Freitag, 10. Februar 2017

Auf wen schaut Jesus hinter Gittern?

Im Gefängnis versuche ich auf verschiedene Weise, meinen Gesprächspartnern die aufrichtende Botschaft des Gottes Jesu Christi nahezubringen. Wenn es mir sinnvoll erscheint, spreche ich von Gott, ich verzichte dabei allerdings meist auf konkrete biblische Texte. Bisweilen suche ich aber Anregungen bei der in den Evangelien überlieferten Person Jesu.

In letzter Zeit ist es eine bekannte Perikope aus dem Markusevangelium, die ich als Hilfe anbiete, weil mein Gedanke dazu hoffentlich auch für kirchenferne Menschen (und das ist der Hauptteil derer, mit denen ich Kontakt habe) anschlussfähig ist.

Neues Licht. Berlin 2017.
Am Anfang des zweiten Kapitels sind nach den ersten Taten Jesu schon so viele Menschen in dem Haus versammelt, in dem er sich aufhielt, dass die vier Freunde, die einen auf einer Trage liegenden Gelähmten heranbringen wollen, gar nicht hindurchkommen. So klettern sie auf das Haus und lassen ihn durch das kurzerhand aufgebrochene Dach herunter zu der Stelle, an der Jesus sitzt und lehrt.
Da liegt er nun dank des zupackenden Mutes seiner Freunde vor Jesus. Dieser nutzt die eingetretene Störung für sich und sieht den Eindringling in keinster Weise als Ärgernis an. Doch auch als den Kranken, der der Liegende ja augenscheinlich ist, sieht er ihn nicht in erster Linie.
Vielmehr schaut er auf eine ganz andere, tiefer liegende Bedürftigkeit – seine Sünden. Darum ist sein erster Satz in diesem Abschnitt: "Mein Sohn, deine Sünden sind dir vergeben!" (Mk 2,5)

Im Gefängnis wiederum erfahren sich viele Menschen auf ihre schlechten Taten reduziert. Wie bei dem Gelähmten die Krankheit offen zutage liegt, so ist es bei Menschen in Haft ihre augenscheinliche Schuld, die im Vordergrund steht und auf die ein Großteil der Aufmerksamkeit (mindestens der Menschen außerhalb von Haftanstalten) konzentriert ist.

Dass Jesus nun den vor ihm liegenden Menschen nicht auf das Naheliegendste reduziert, ist mein Hauptaugenmerk.
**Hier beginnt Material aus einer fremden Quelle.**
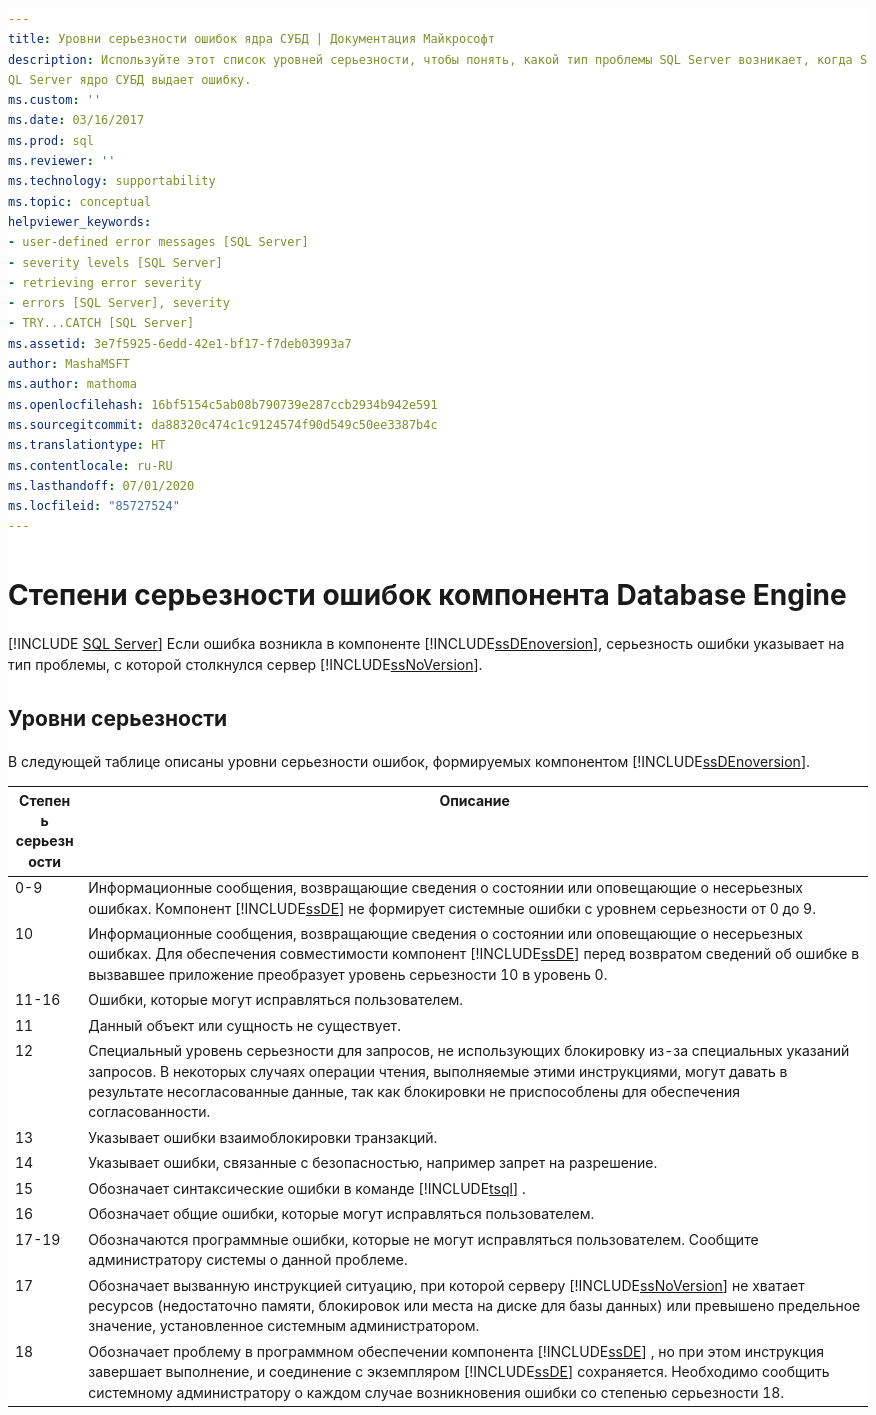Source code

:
 ```yaml
---
title: Уровни серьезности ошибок ядра СУБД | Документация Майкрософт
description: Используйте этот список уровней серьезности, чтобы понять, какой тип проблемы SQL Server возникает, когда SQL Server ядро СУБД выдает ошибку.
ms.custom: ''
ms.date: 03/16/2017
ms.prod: sql
ms.reviewer: ''
ms.technology: supportability
ms.topic: conceptual
helpviewer_keywords:
- user-defined error messages [SQL Server]
- severity levels [SQL Server]
- retrieving error severity
- errors [SQL Server], severity
- TRY...CATCH [SQL Server]
ms.assetid: 3e7f5925-6edd-42e1-bf17-f7deb03993a7
author: MashaMSFT
ms.author: mathoma
ms.openlocfilehash: 16bf5154c5ab08b790739e287ccb2934b942e591
ms.sourcegitcommit: da88320c474c1c9124574f90d549c50ee3387b4c
ms.translationtype: HT
ms.contentlocale: ru-RU
ms.lasthandoff: 07/01/2020
ms.locfileid: "85727524"
---
```

# <a name="database-engine-error-severities"></a>Степени серьезности ошибок компонента Database Engine
 [!INCLUDE [SQL Server](../../includes/applies-to-version/sqlserver.md)]
  Если ошибка возникла в компоненте [!INCLUDE[ssDEnoversion](../../includes/ssdenoversion-md.md)], серьезность ошибки указывает на тип проблемы, с которой столкнулся сервер [!INCLUDE[ssNoVersion](../../includes/ssnoversion-md.md)].  
  
## <a name="levels-of-severity"></a>Уровни серьезности  
 В следующей таблице описаны уровни серьезности ошибок, формируемых компонентом [!INCLUDE[ssDEnoversion](../../includes/ssdenoversion-md.md)].  
  
|Степень серьезности|Описание|  
|--------------------|-----------------|  
|0-9|Информационные сообщения, возвращающие сведения о состоянии или оповещающие о несерьезных ошибках. Компонент [!INCLUDE[ssDE](../../includes/ssde-md.md)] не формирует системные ошибки с уровнем серьезности от 0 до 9.|  
|10|Информационные сообщения, возвращающие сведения о состоянии или оповещающие о несерьезных ошибках. Для обеспечения совместимости компонент [!INCLUDE[ssDE](../../includes/ssde-md.md)] перед возвратом сведений об ошибке в вызвавшее приложение преобразует уровень серьезности 10 в уровень 0.|  
|11-16|Ошибки, которые могут исправляться пользователем.|  
|11|Данный объект или сущность не существует.|  
|12|Специальный уровень серьезности для запросов, не использующих блокировку из-за специальных указаний запросов. В некоторых случаях операции чтения, выполняемые этими инструкциями, могут давать в результате несогласованные данные, так как блокировки не приспособлены для обеспечения согласованности.|  
|13|Указывает ошибки взаимоблокировки транзакций.|  
|14|Указывает ошибки, связанные с безопасностью, например запрет на разрешение.|  
|15|Обозначает синтаксические ошибки в команде [!INCLUDE[tsql](../../includes/tsql-md.md)] .|  
|16|Обозначает общие ошибки, которые могут исправляться пользователем.|  
|17-19|Обозначаются программные ошибки, которые не могут исправляться пользователем. Сообщите администратору системы о данной проблеме.|  
|17|Обозначает вызванную инструкцией ситуацию, при которой серверу [!INCLUDE[ssNoVersion](../../includes/ssnoversion-md.md)] не хватает ресурсов (недостаточно памяти, блокировок или места на диске для базы данных) или превышено предельное значение, установленное системным администратором.|  
|18|Обозначает проблему в программном обеспечении компонента [!INCLUDE[ssDE](../../includes/ssde-md.md)] , но при этом инструкция завершает выполнение, и соединение с экземпляром [!INCLUDE[ssDE](../../includes/ssde-md.md)] сохраняется. Необходимо сообщить системному администратору о каждом случае возникновения ошибки со степенью серьезности 18.|  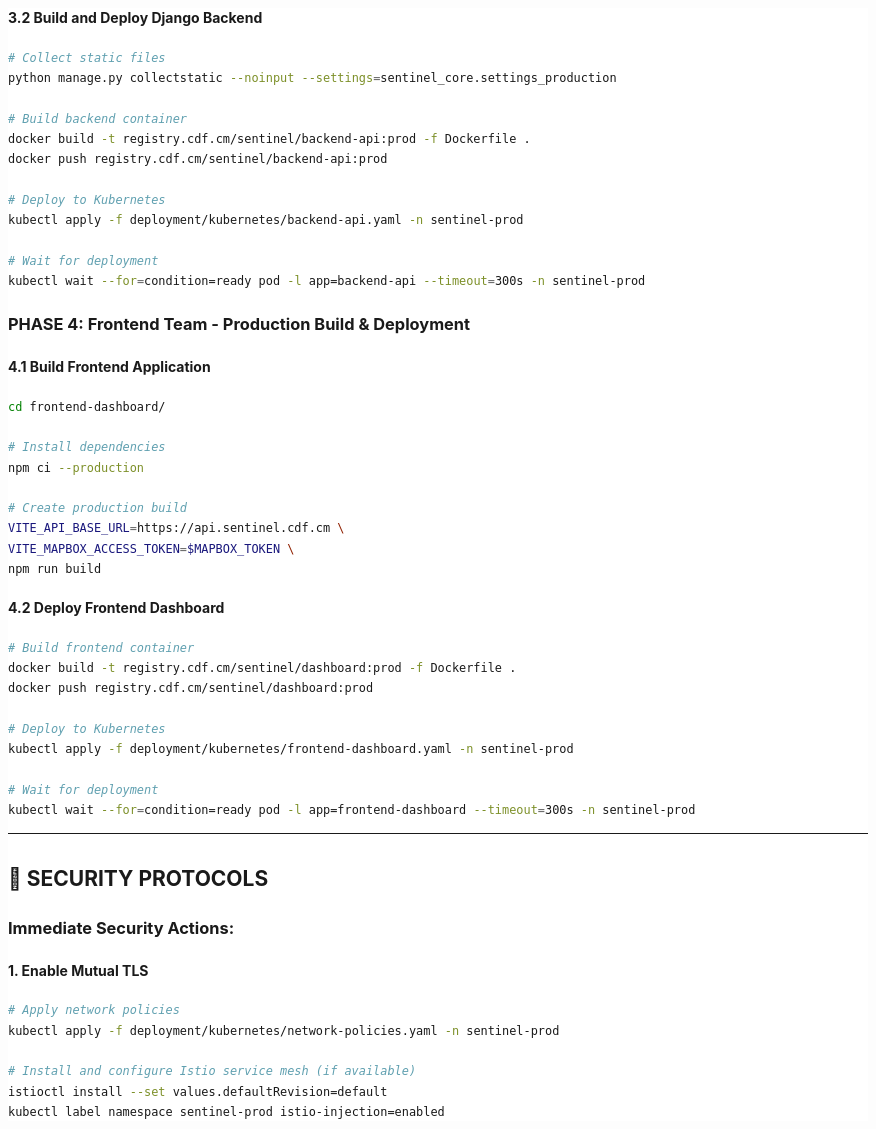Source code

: #### 3.2 Build and Deploy Django Backend
```bash
# Collect static files
python manage.py collectstatic --noinput --settings=sentinel_core.settings_production

# Build backend container
docker build -t registry.cdf.cm/sentinel/backend-api:prod -f Dockerfile .
docker push registry.cdf.cm/sentinel/backend-api:prod

# Deploy to Kubernetes
kubectl apply -f deployment/kubernetes/backend-api.yaml -n sentinel-prod

# Wait for deployment
kubectl wait --for=condition=ready pod -l app=backend-api --timeout=300s -n sentinel-prod
```

### **PHASE 4: Frontend Team - Production Build & Deployment**

#### 4.1 Build Frontend Application
```bash
cd frontend-dashboard/

# Install dependencies
npm ci --production

# Create production build
VITE_API_BASE_URL=https://api.sentinel.cdf.cm \
VITE_MAPBOX_ACCESS_TOKEN=$MAPBOX_TOKEN \
npm run build
```

#### 4.2 Deploy Frontend Dashboard
```bash
# Build frontend container
docker build -t registry.cdf.cm/sentinel/dashboard:prod -f Dockerfile .
docker push registry.cdf.cm/sentinel/dashboard:prod

# Deploy to Kubernetes
kubectl apply -f deployment/kubernetes/frontend-dashboard.yaml -n sentinel-prod

# Wait for deployment
kubectl wait --for=condition=ready pod -l app=frontend-dashboard --timeout=300s -n sentinel-prod
```

---

## 🔐 **SECURITY PROTOCOLS**

### **Immediate Security Actions:**

#### 1. Enable Mutual TLS
```bash
# Apply network policies
kubectl apply -f deployment/kubernetes/network-policies.yaml -n sentinel-prod

# Install and configure Istio service mesh (if available)
istioctl install --set values.defaultRevision=default
kubectl label namespace sentinel-prod istio-injection=enabled
```
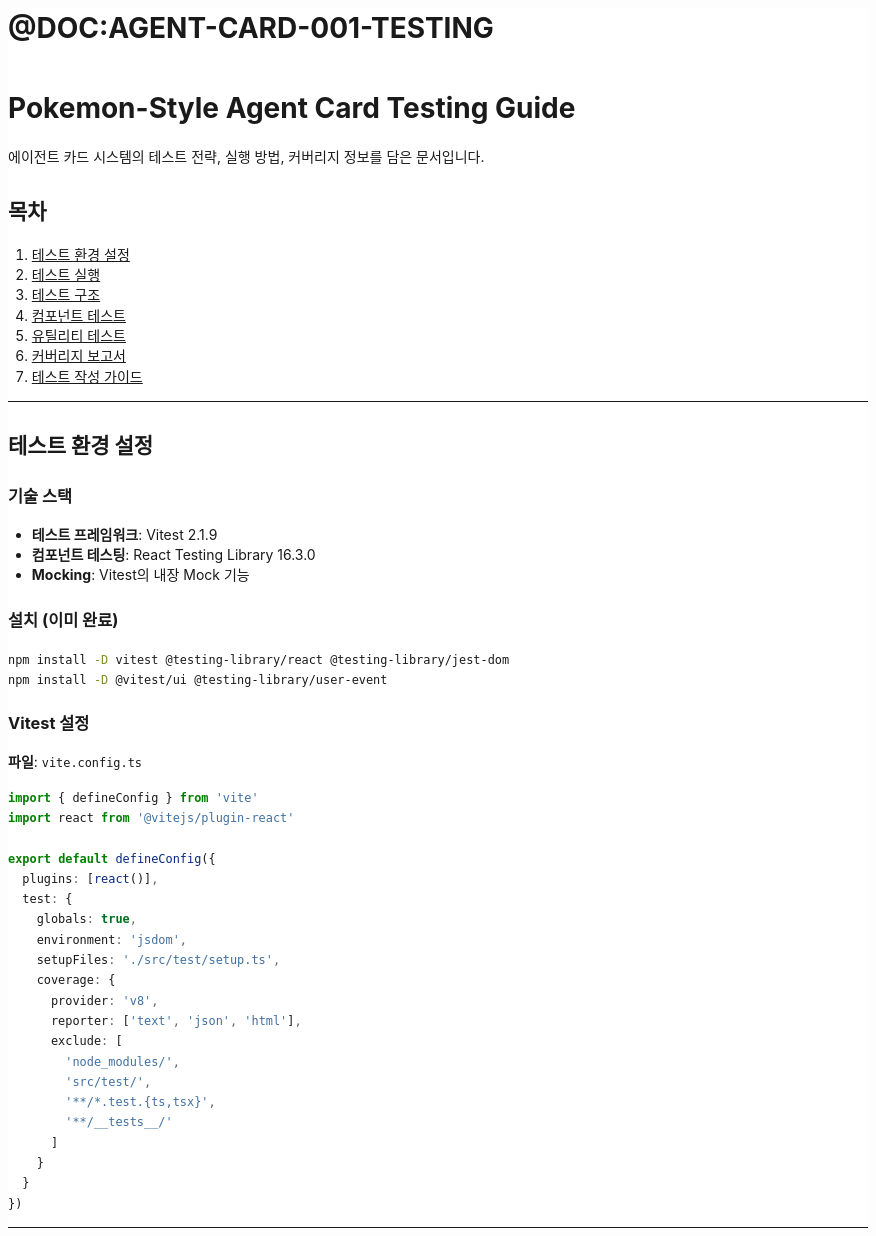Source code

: # @DOC:AGENT-CARD-001-TESTING

# Pokemon-Style Agent Card Testing Guide

에이전트 카드 시스템의 테스트 전략, 실행 방법, 커버리지 정보를 담은 문서입니다.

## 목차

1. [테스트 환경 설정](#테스트-환경-설정)
2. [테스트 실행](#테스트-실행)
3. [테스트 구조](#테스트-구조)
4. [컴포넌트 테스트](#컴포넌트-테스트)
5. [유틸리티 테스트](#유틸리티-테스트)
6. [커버리지 보고서](#커버리지-보고서)
7. [테스트 작성 가이드](#테스트-작성-가이드)

---

## 테스트 환경 설정

### 기술 스택

- **테스트 프레임워크**: Vitest 2.1.9
- **컴포넌트 테스팅**: React Testing Library 16.3.0
- **Mocking**: Vitest의 내장 Mock 기능

### 설치 (이미 완료)

```bash
npm install -D vitest @testing-library/react @testing-library/jest-dom
npm install -D @vitest/ui @testing-library/user-event
```

### Vitest 설정

**파일**: `vite.config.ts`

```typescript
import { defineConfig } from 'vite'
import react from '@vitejs/plugin-react'

export default defineConfig({
  plugins: [react()],
  test: {
    globals: true,
    environment: 'jsdom',
    setupFiles: './src/test/setup.ts',
    coverage: {
      provider: 'v8',
      reporter: ['text', 'json', 'html'],
      exclude: [
        'node_modules/',
        'src/test/',
        '**/*.test.{ts,tsx}',
        '**/__tests__/'
      ]
    }
  }
})
```

---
Alle weiteren Fragen, wie die Ärgernis erregende Sündenvergebung, der Glaube der Freunde, die Heilung etc., treten für mich in der Situation des Gefängnisses dahinter zurück.
Wichtig ist mir: Jesus schaut ihn ganz anders an als die Anderen, er schaut tiefer.

Darin verbergen sich für Häftlinge (aber auch für jeden anderen Menschen) die Fragen:
Wer bin ich in meinem Alltag vornehmlich? Als wer erfahre ich mich im Umgang mit meinen Nächsten? Wen sehen sie in mir?

Und dann: Als wer sieht mich Jesus? Was erkennt er als meine tiefste Sehnsucht? Wodurch richtet er mich wieder auf?

Jesus handelt an dem Gelähmten – denn dieser ist mehr als Freund, hilfloser Krüppel oder Anschauungsobjekt eines Streites mit den Pharisäern.
Vielleicht geht er darum am Ende weg, weg von all den Zuschreibungen und Blicken.
Weil Jesus in ihm etwas Wichtigeres gesehen hat als all die Anderen. Und das war es, was ihn letztlich aufgerichtet hat.

Ich hoffe, der Hinweis auf dieses Handeln Jesu kann auch meine Gegenüber bisweilen zu einer neuen Perspektive auf sich selbst und ihr Leben führen. Und nicht zuletzt zum Vertrauen, dass Gott sie barmherzig anschaut und liebevoll aufrichten will.

Lampe im Rathaus Neukölln. Neukölln, Berlin 2014.